The university asked to solve the problem of Chinese pochtalona.Vot algorithm to solve it.

We look whether we caught Euler graph. If yes go to step (5).

Building a distance matrix for graphs with vertices of odd degree.

Building a minimum matching.

I found the steam build our imaginary puti.Teper Euler graph.
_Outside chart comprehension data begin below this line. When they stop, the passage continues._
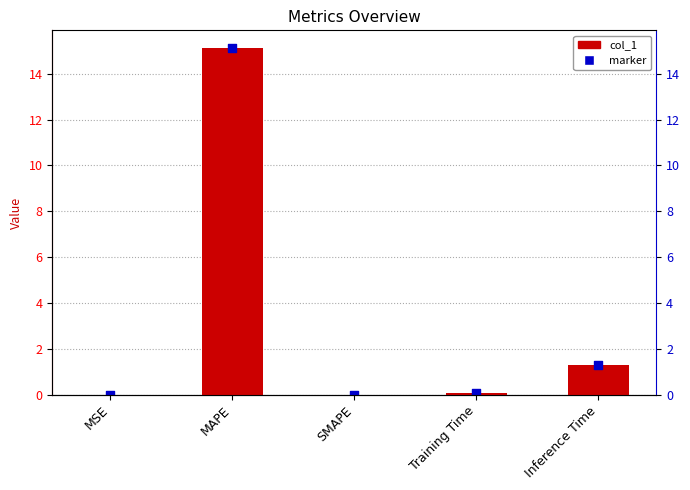

What is the change in value from MAPE to Inference Time?

-13.8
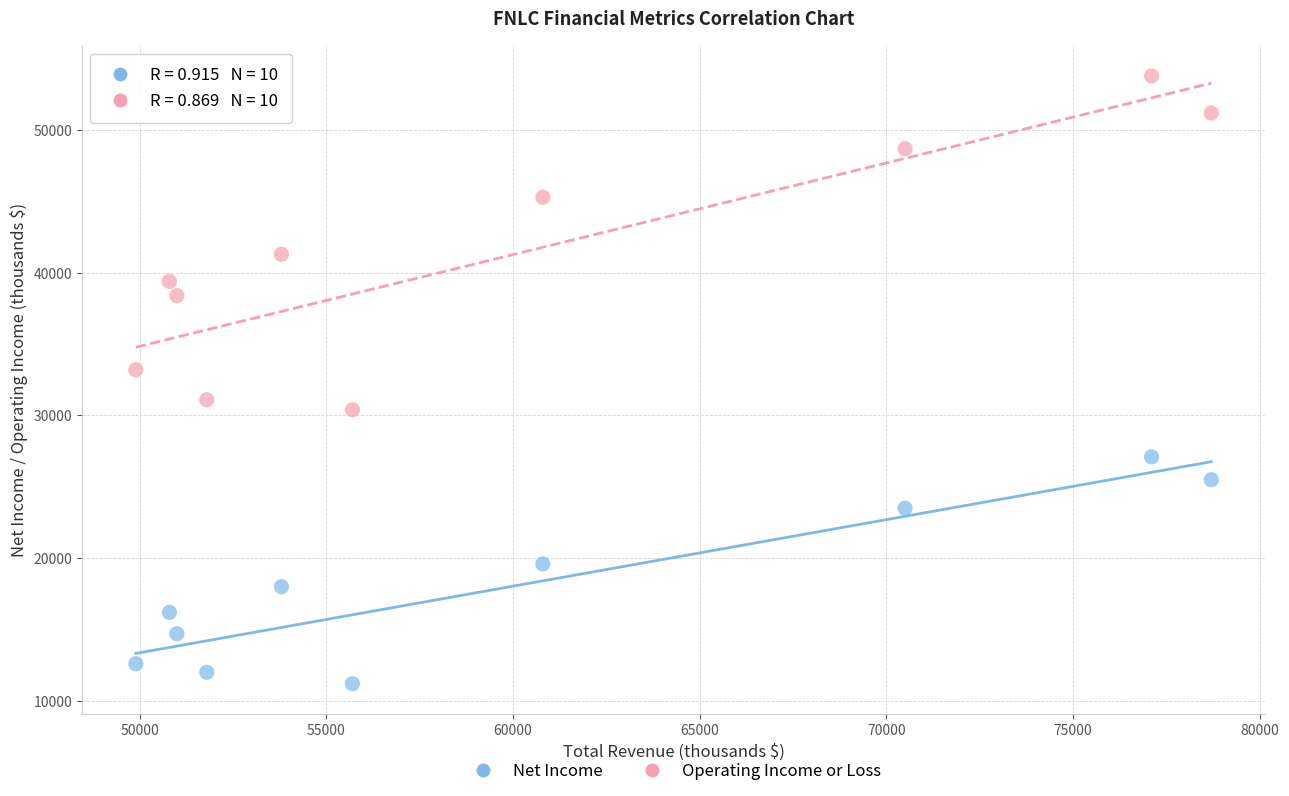

Across all data points, what is the range of Y values (max minus min)?

42600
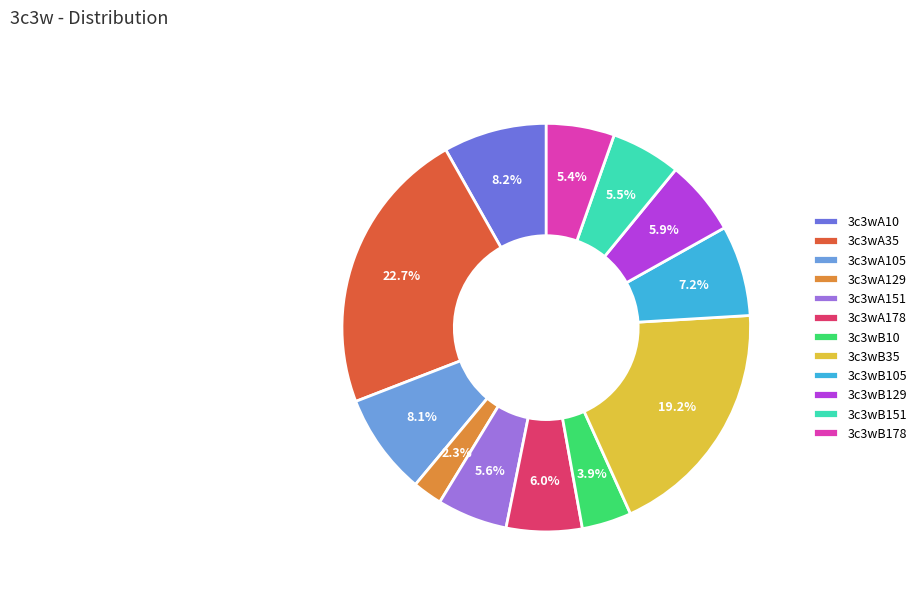

To the nearest percent, what percentage of the pie is 3c3wA35?

23%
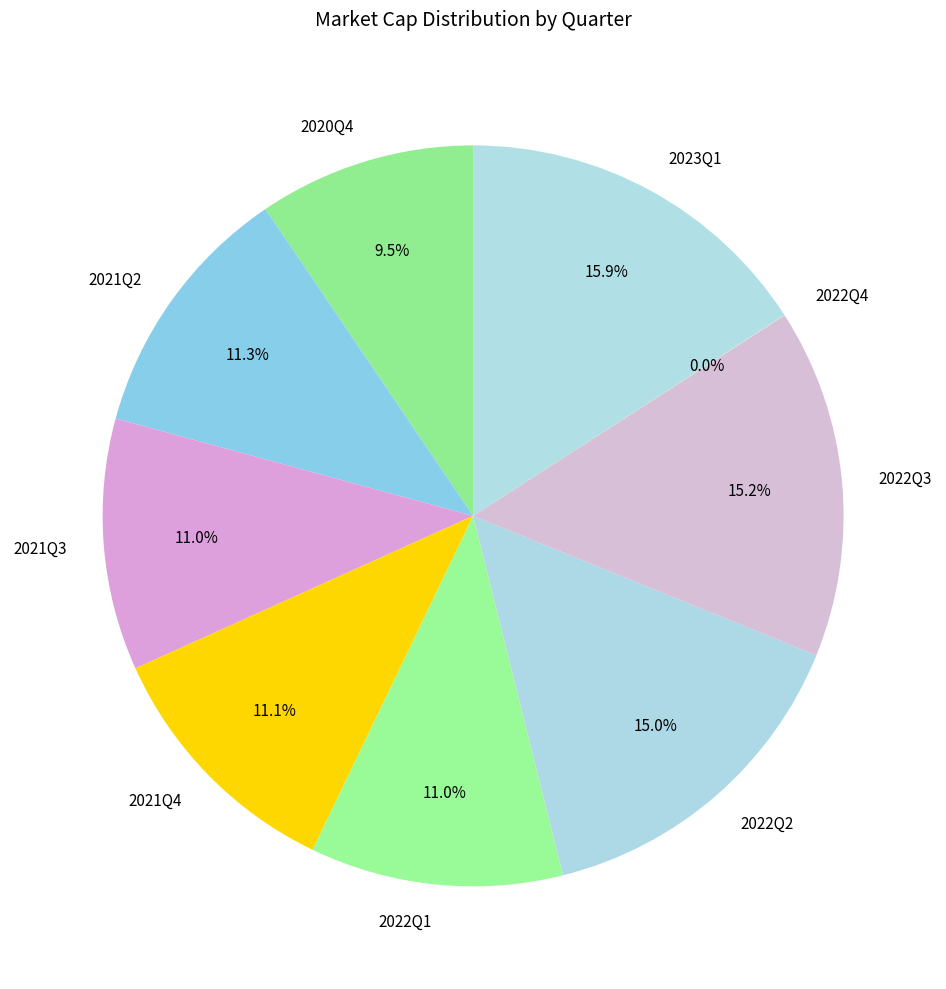

What is the ratio of the value at 2023Q1 to the value at 2021Q4?

1.4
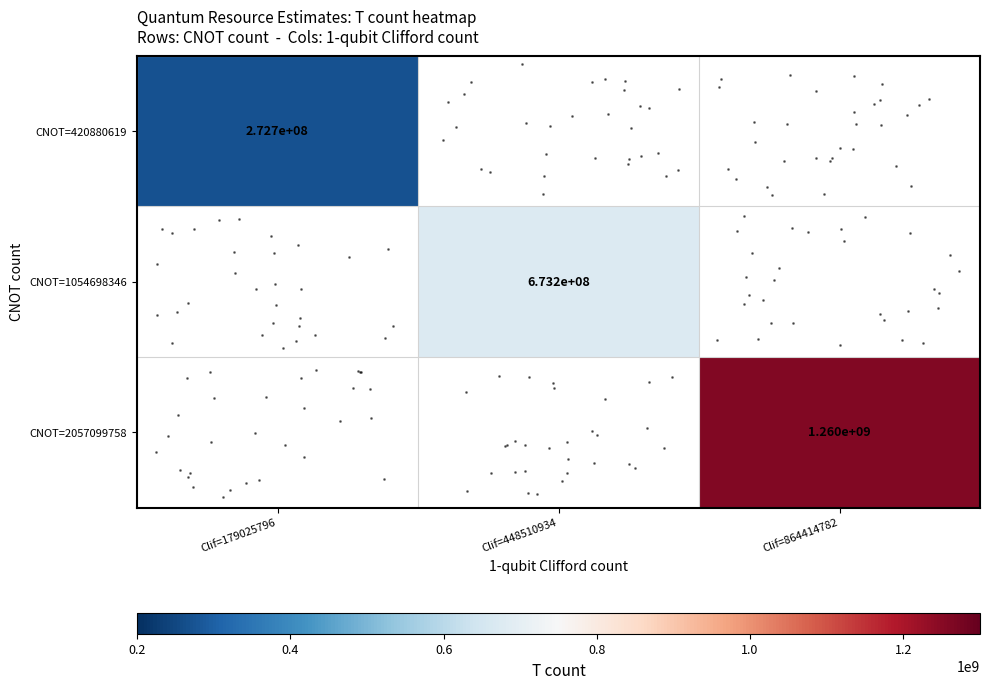

How many categories are shown in the chart?

3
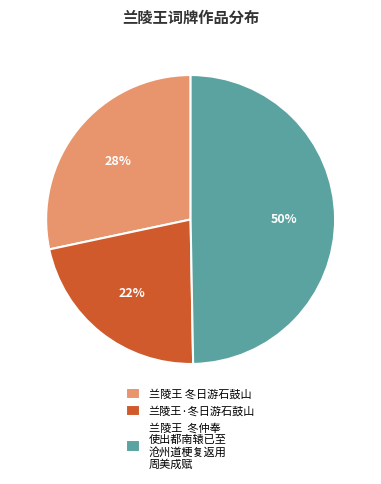

Is 兰陵王 冬日游石鼓山 the majority of the pie?

No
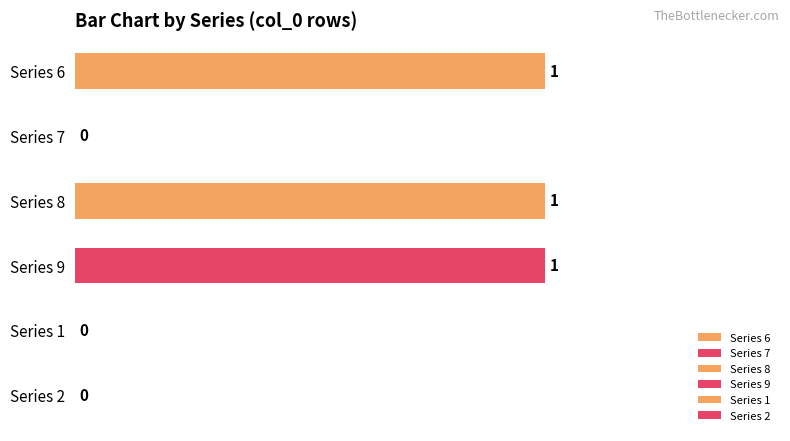

The value of 8 at 7 is 0. True or false?

True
Find the Euler cycle and it will be the answer to our problem.
The problem with paragraph 5, if the graph was not originally Euler. Displays not clear the way for me. He tried to find the error did not work.
Adjacency matrix is given as
0 1 1 0
1 0 1 1
1 1 0 2
0 2 1 0
Where the numbers greater than 0 means the number of ways, including mnimyh.Pri a matrix output values
01133210private List & lt; Integer & gt; eilerPath (int [] [] matrixAdjacency) { Stack & lt; Integer & gt; stack = new Stack & lt; & gt; (); List & lt; Integer & gt; list = new ArrayList & lt; & gt; (); int v = 0; int u; int edge; stack.push (v); while (! stack.empty ()) { edge = findAdjacencyVertex (matrixAdjacency, stack.peek ()); if (edge == 1) { list.add (stack.pop ()); } else { u = edge; matrixAdjacency [stack.peek ()] [u] ; matrixAdjacency [u] [stack.peek ()] ; stack.push (u); } } RETURN LIST; } private int findAdjacencyVertex (int [] [] matrixAdjacency, int edge) { for (int i = 0; i & lt; matrixAdjacency.length; i ++) { if (matrixAdjacency [edge] [i] & gt; 0) { return i; } } Return 1; }
Answer 1
The algorithm is fully working. I found at fault in another place in the code. Not quite right adjacency matrix was constructed with imaginary ways. In some places, they just did not add because of what occurred the way with an odd number of ribs.